So, I’m quickly closing in on my first ever publication date. (That’s crazy!) I started my first novel on December 9th, 2012 and finished it January 21st, 2013. It would have been sooner, but I am notoriously procrastinate-y. And easily distracted. And sidetracked.
Either way, there have been some rude awakenings and not so rude awakenings on my journey to self publication. I’m going to share some here, so maybe you lot can avoid them in the future.
6 Things I’ve Learned as a Newbie Writer
1. It didn’t take as long as I thought it would – Granted I took a little while to eck out my overall plot and stuff, the actual process of writing 70k words only took a little under two months. It would have been faster had I not piddled away my time on other stuff. Before I started this whole thing (the decision to write a book at all), I was under the impression it took years to write a novel. Years! Apparently, with some application, it can be done in months. In some cases, even weeks. However, it should be noted I (basically) had a month off because work was slow, and the semester was over. But still. If you’re thinking about writing a novel, just know you can do it in a timely manner with some application and dedication. It doesn’t have to take years. It doesn’t even have to take months.
2. Turn off the freakin’ internet – I can’t stress enough how easy it is to get distracted. If you’re serious about this writing thing and want to get this thing done in a timely manner, turn everything off. For seriously. Even your people. Send your hubby/wifey away with something entertaining, shut off the wifi/internet, turn your phone off, everything. If it’s there, you’re gonna use it. I simple thought like, “Oh, let me just check my author page likes, just out of curiosity” ends up as “I really should buy a new washer. I wonder what deals home depot has. *opens new tab*” NO! BAD WRITER! STOP IT!

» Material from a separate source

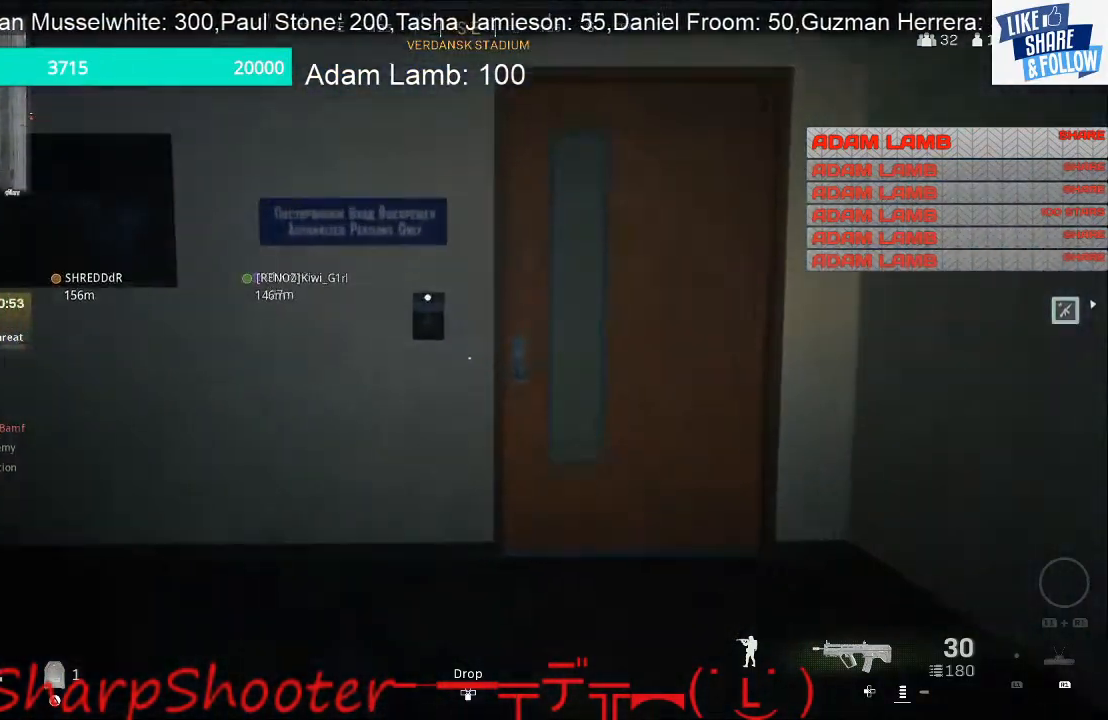
{"buttons": ["SQUARE"], "left_stick": "up-right", "right_stick": "center", "events": [[367, "SQUARE", "down"]]}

3. Music is invaluable – I think I’ve mentioned this somewhere before, but I’ll re-iterate. Music is awesome, and you should use it to write. Picture your scene like a scene in a movie. What would play in the background? Orchestral tension scary music? Some kind kick-ass rock anthem while your MC beats up the villain? Something sultry for that love scene? It totally works. I swear to jeebus. (This point is invalid if you’re the kind of writer that requires silence. Which is fine too. Silence is golden.)
4. You need other people – Don’t write your novel by yourself. I’m not saying you need someone to read every single word of your first draft, but at one point or another, you’ll need somebody. Make connections early on, especially with other writers. Engage in social media and forums. There are a ton of people who’ve done this before you, and they often have incredibly helpful things to say about whatever you’re doing. You’ll need to ask for feedback sometime before publication date anyway, so it helps if you already know some people. Plus, it’s just fun to make friends. Everybody likes making friends. :D I wrote my first novel along side my best friend Maegan, who was writing her novel at the same time. It’s pretty nifty to be able to pick someone’s writerly-type brain as you go along, but be sure you don’t let it distract you. (Thats happened.. >_> )
5. You’ll probably get the writer blahs. This is normal. There WILL be days when you want to quit. Don’t. There will be days when you want to scrap your entire plot and start over. Don’t. There will be days when you wont want to write at all. Write anyway. Some might say, on this last part, if you write during your writer-blahs, your quality will suffer. Yeah, probably, but it’s also likely you’ll discover what you
NO, I DON’T NEED YOUR HELP, YOU BASTARD PAPERCLIP.
don’t like about whatever part your writing. You may not be able to write the bad part into a good part, but you can make a note of it and come back during edits with a fresh brain. Speaking of edits, you’ll probably wanna quit during those too. You’ve been staring at this folder of chapters for 84578449435 days, and your brain is starting to melt out of your ears. That’s okay. Take a break for a little while, but don’t quit altogether. Push past the blahs.
6. (This is the big one) Writing a book costs money. – The old saying, “It costs money to make money” is unfortunately true. A decent cover costs money. Some forms of advertising costs money. Software to help you along the way costs money. Copy editors (sometimes) cost money. If you don’t want to do it yourself, formatters cost money. Beta readers (sometimes) cost money. Unless you have 8569454 friends in various fields that will do it for you for free, you’re probably gonna spend some money on something related to your book along the way. I spent $180 on my covers (ebook and print). I probably spent $50 or so on various how-to books for formatting and marketing. I probably spent more on various other things. I’m debating spending $75 to have someone format this bitch for me. You can spend money to have a smoother ride to publication date, or you can buckle up and take the bumpies for free. I can tell you already that this formatting this is a bitch. I’m starting to think that if I can just power through this first one and get everything right via trial and error, then the next ones’ll be easy and I’ll have taught myself a valuable skill, but… still. In most cases, you’ll spend money on something. Especially if you plan to make this a career. Hopefully it’ll start paying off when the sales come in, but one can only hope.